Work order:
Copy out every line of the data below word for word, leaving out the pictures.

Entries shown:
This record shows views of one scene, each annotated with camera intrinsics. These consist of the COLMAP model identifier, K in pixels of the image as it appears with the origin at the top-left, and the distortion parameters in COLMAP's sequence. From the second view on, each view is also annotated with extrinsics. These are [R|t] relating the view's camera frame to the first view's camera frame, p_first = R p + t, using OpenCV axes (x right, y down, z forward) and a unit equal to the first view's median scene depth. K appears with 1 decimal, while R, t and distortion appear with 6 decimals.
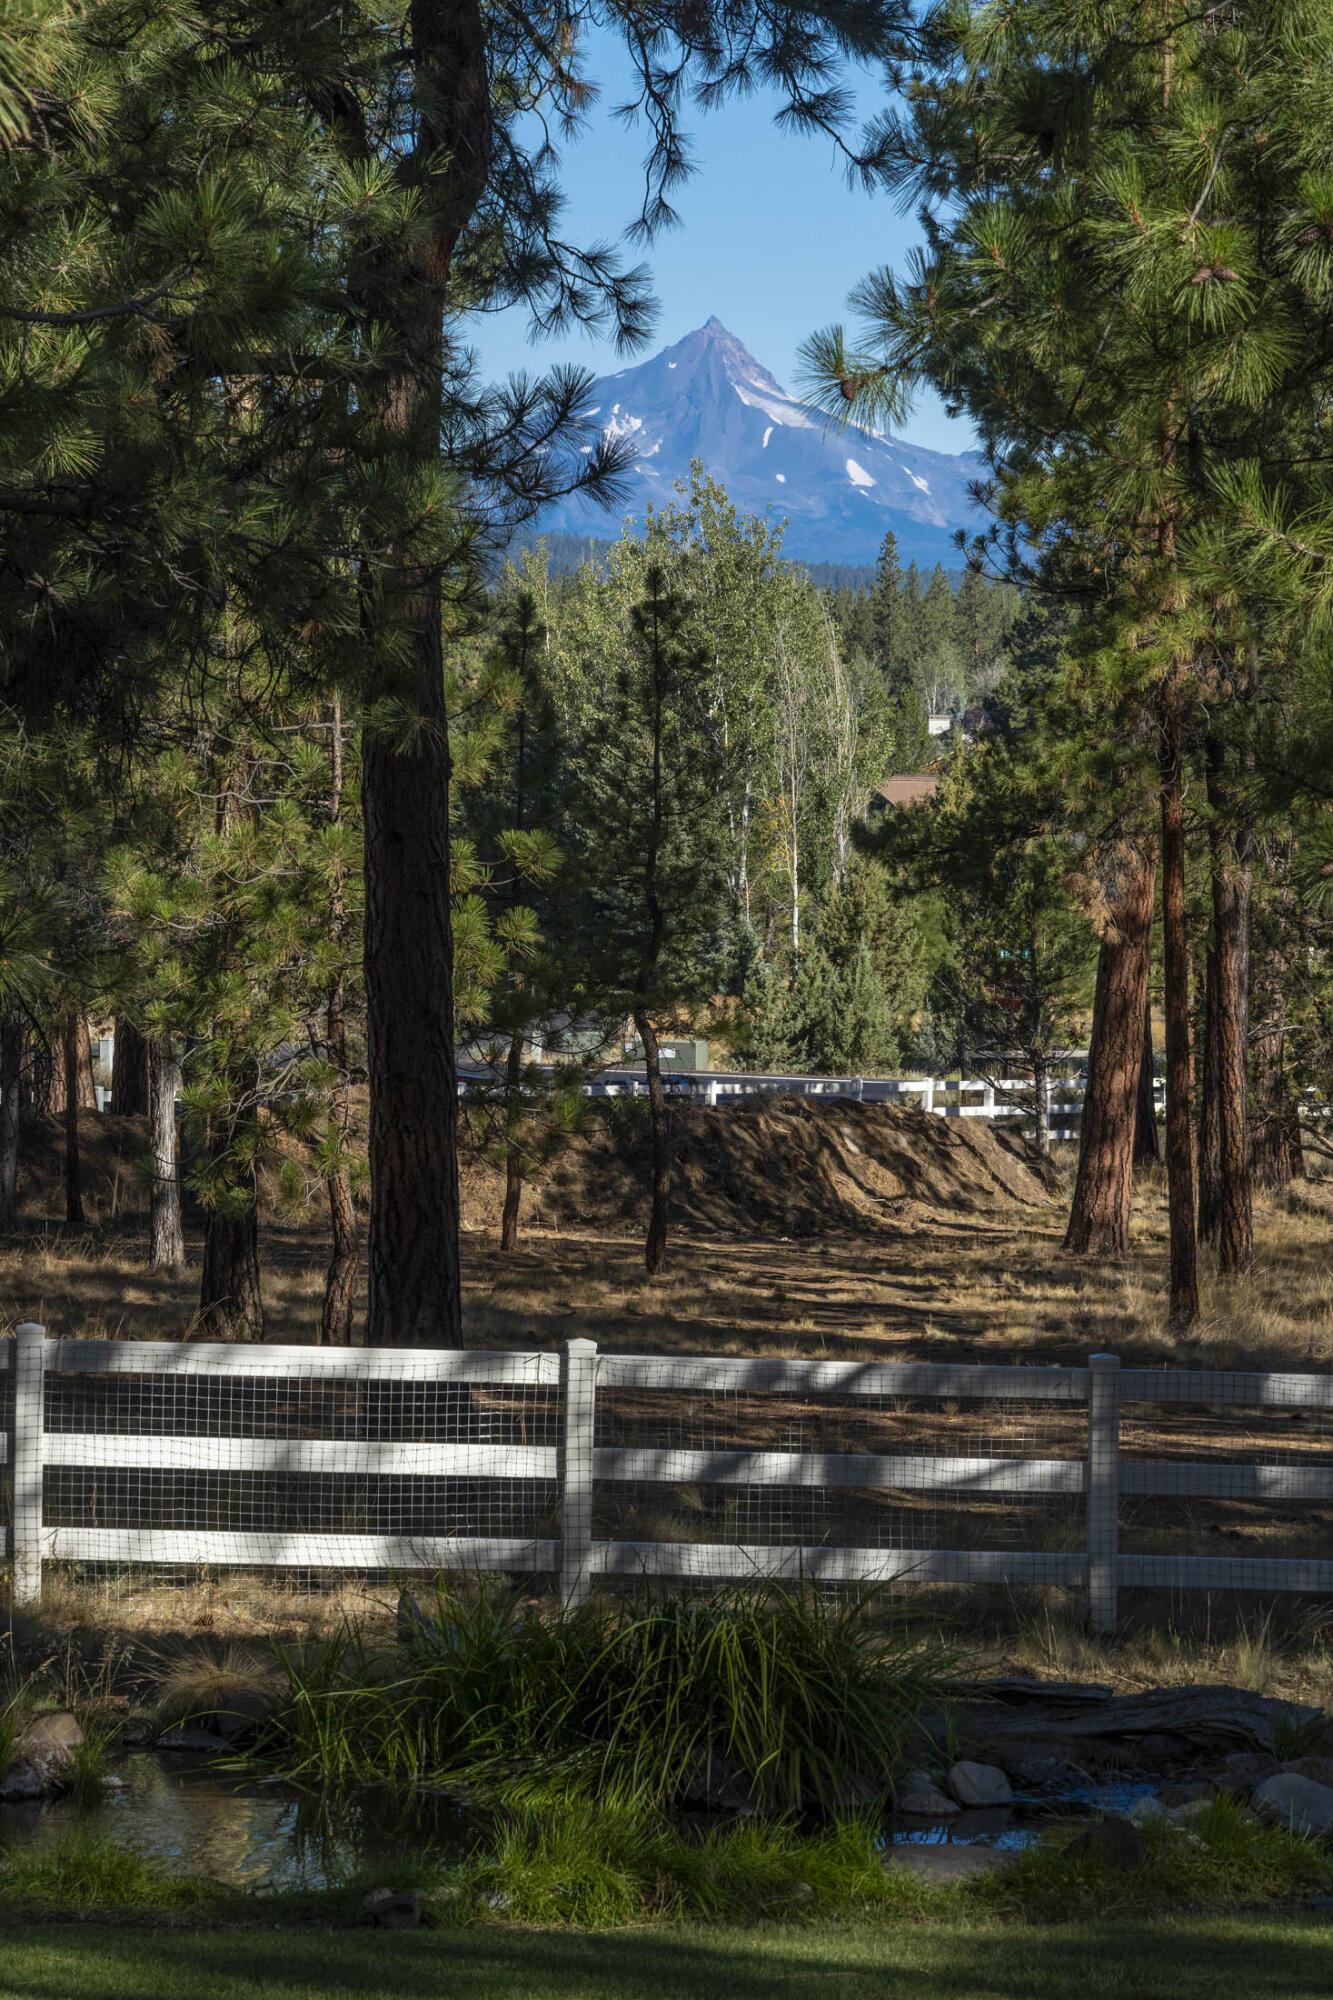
lens RADIAL K [[7931.4, 0, 767.1], [0, 7931.4, 967.5], [0, 0, 1]] dist [0.359871, 0.000000]
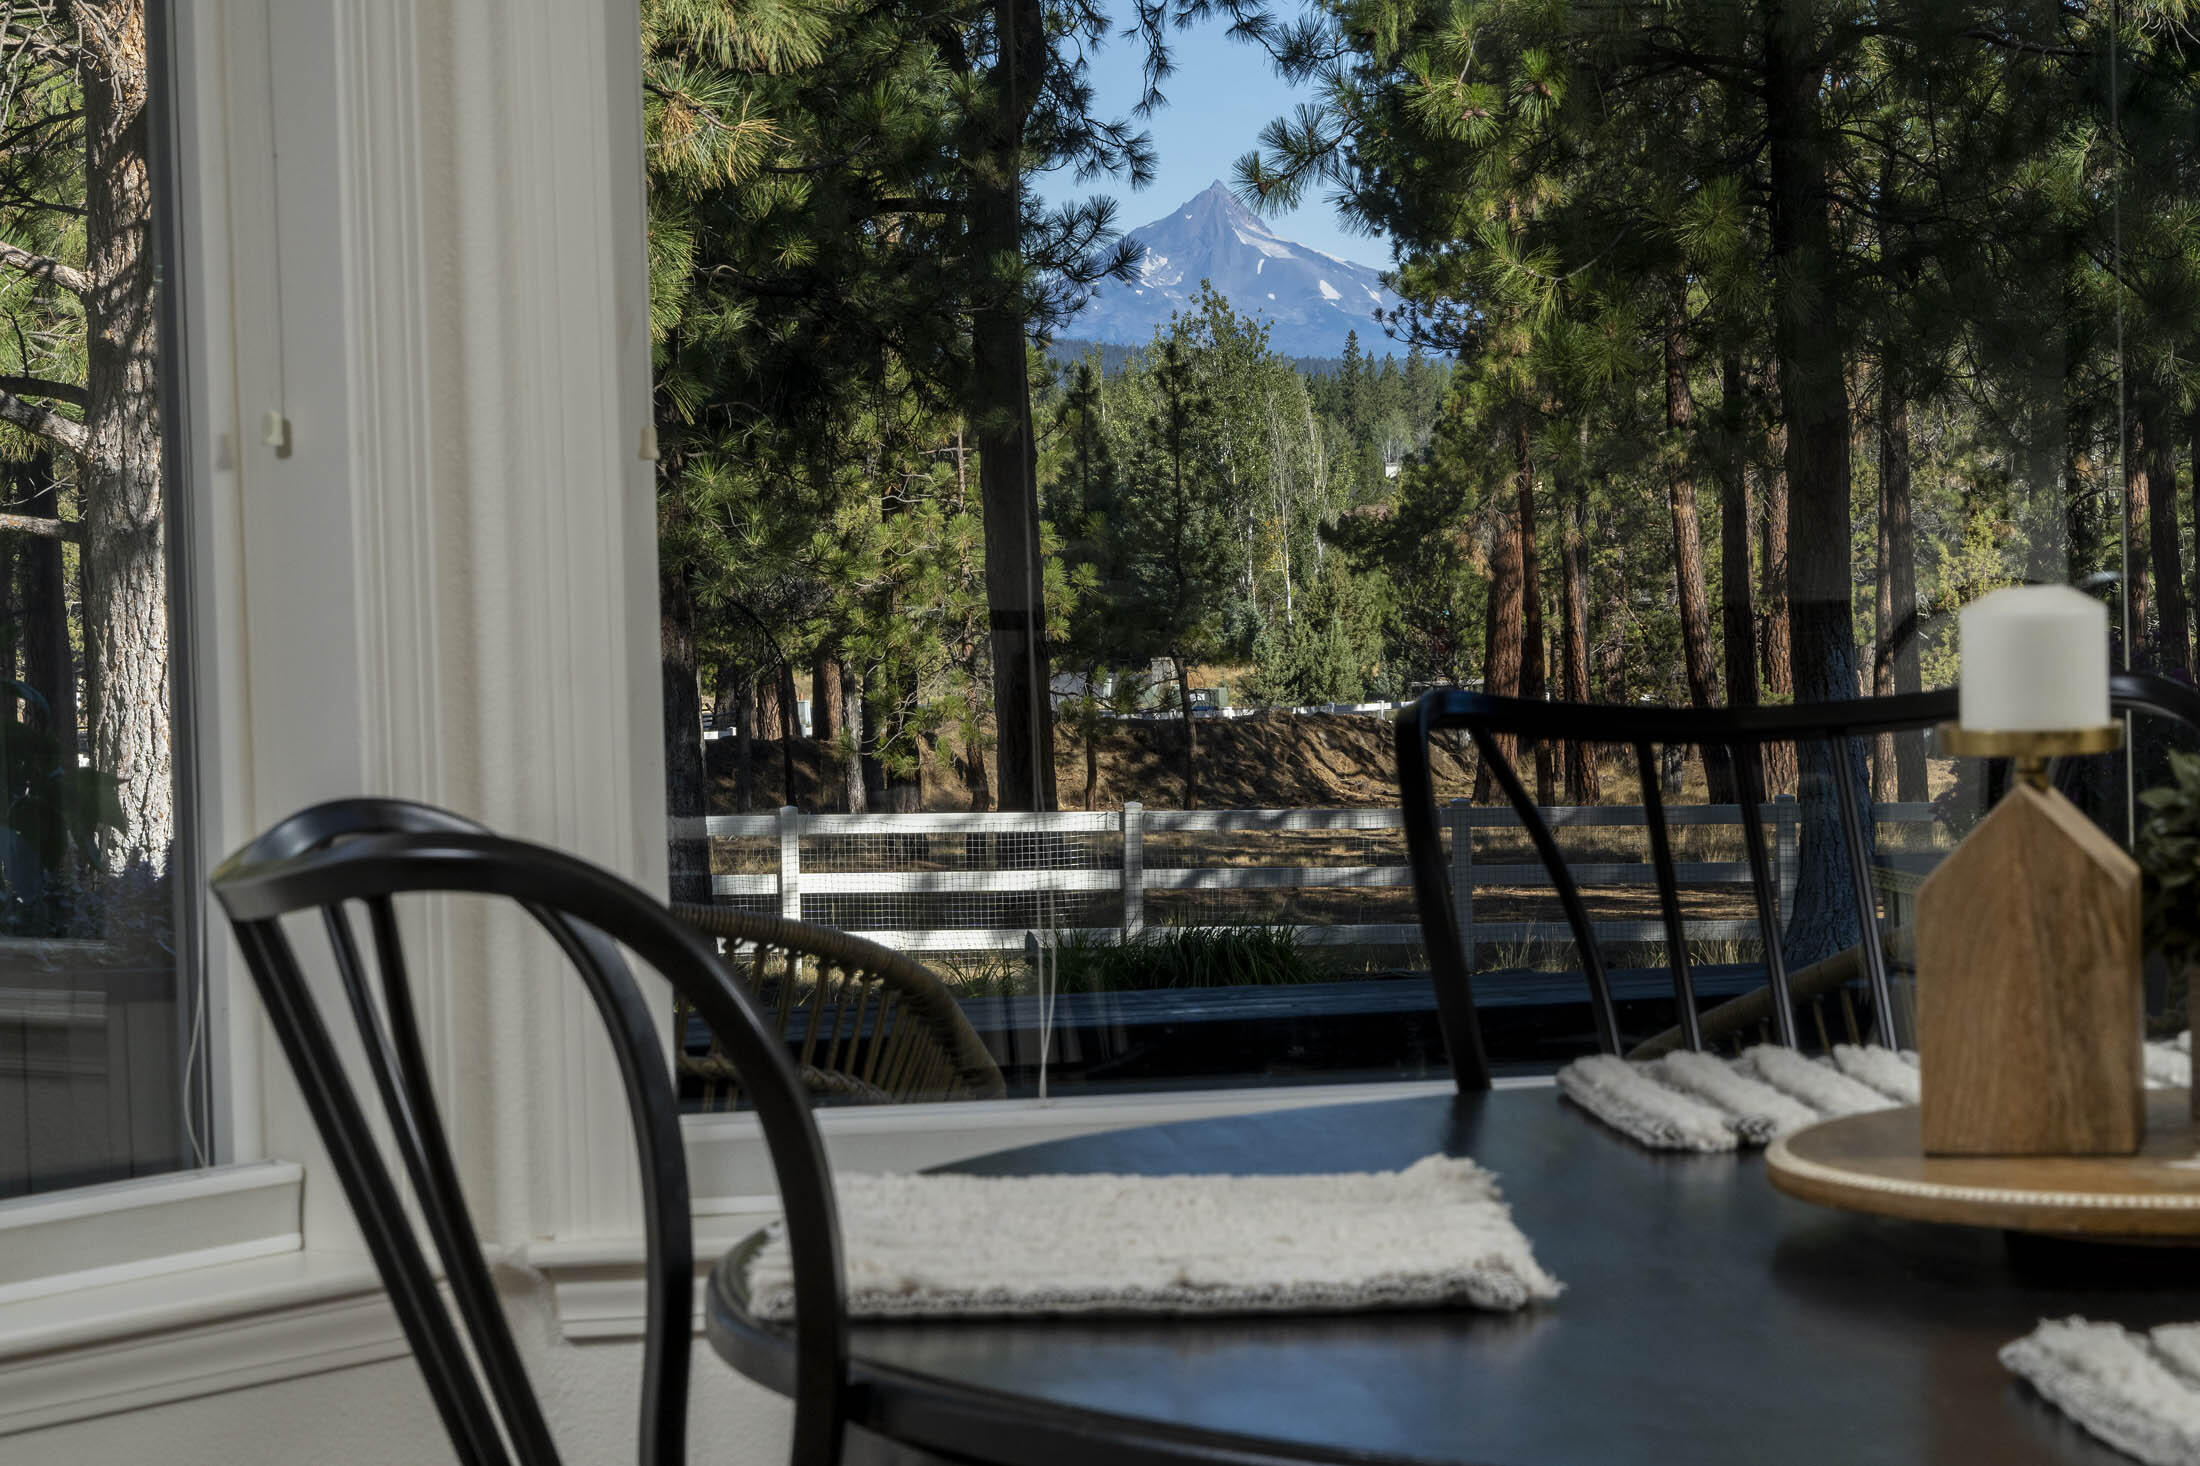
lens RADIAL K [[7095.2, 0, 1117.4], [0, 7095.2, 731.3], [0, 0, 1]] dist [0.191039, 0.000000]
pose [[0.998653, -0.042475, -0.029815, 0.014611], [0.042205, 0.999063, -0.009608, 0.040228], [0.030195, 0.008337, 0.999509, -0.371231]]
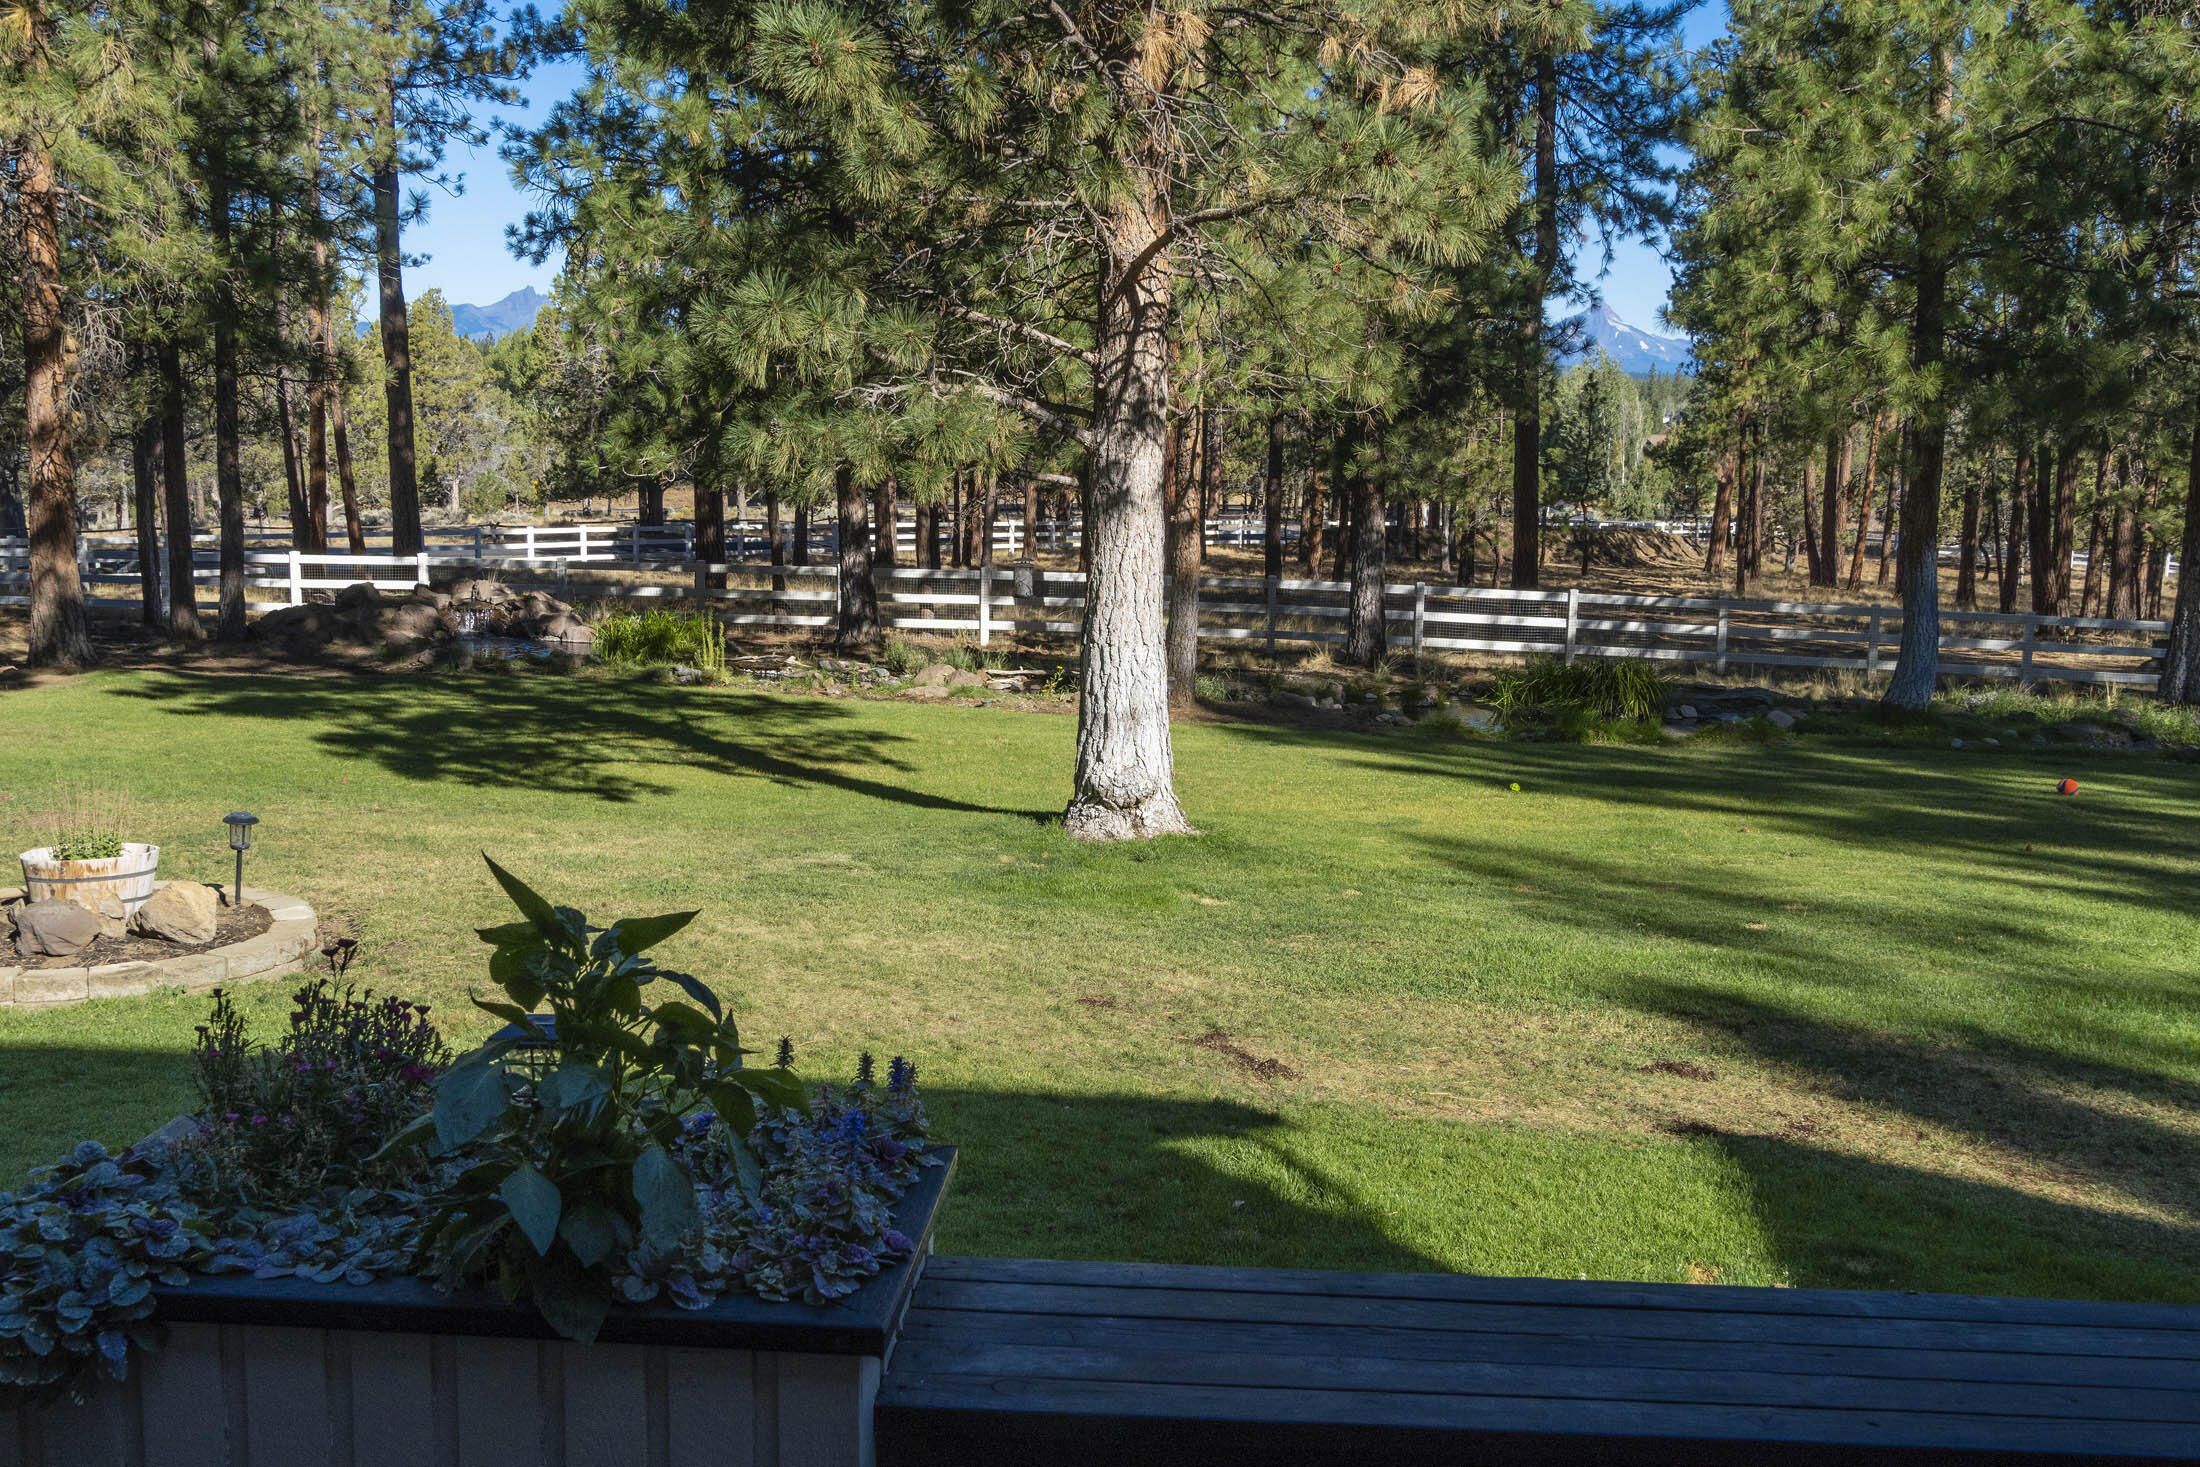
lens RADIAL K [[2322.8, 0, 1104.5], [0, 2322.8, 741.5], [0, 0, 1]] dist [0.015472, 0.000000]
pose [[0.979152, 0.034446, -0.200186, -0.016346], [-0.012870, 0.994057, 0.108098, 0.003224], [0.202720, -0.103268, 0.973776, -0.064828]]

Output:
This record shows views of one scene, each annotated with camera intrinsics. These consist of the COLMAP model identifier, K in pixels of the image as it appears with the origin at the top-left, and the distortion parameters in COLMAP's sequence. From the second view on, each view is also annotated with extrinsics. These are [R|t] relating the view's camera frame to the first view's camera frame, p_first = R p + t, using OpenCV axes (x right, y down, z forward) and a unit equal to the first view's median scene depth. K appears with 1 decimal, while R, t and distortion appear with 6 decimals.
lens RADIAL K [[7931.4, 0, 767.1], [0, 7931.4, 967.5], [0, 0, 1]] dist [0.359871, 0.000000]
lens RADIAL K [[7095.2, 0, 1117.4], [0, 7095.2, 731.3], [0, 0, 1]] dist [0.191039, 0.000000]
pose [[0.998653, -0.042475, -0.029815, 0.014611], [0.042205, 0.999063, -0.009608, 0.040228], [0.030195, 0.008337, 0.999509, -0.371231]]
lens RADIAL K [[2322.8, 0, 1104.5], [0, 2322.8, 741.5], [0, 0, 1]] dist [0.015472, 0.000000]
pose [[0.979152, 0.034446, -0.200186, -0.016346], [-0.012870, 0.994057, 0.108098, 0.003224], [0.202720, -0.103268, 0.973776, -0.064828]]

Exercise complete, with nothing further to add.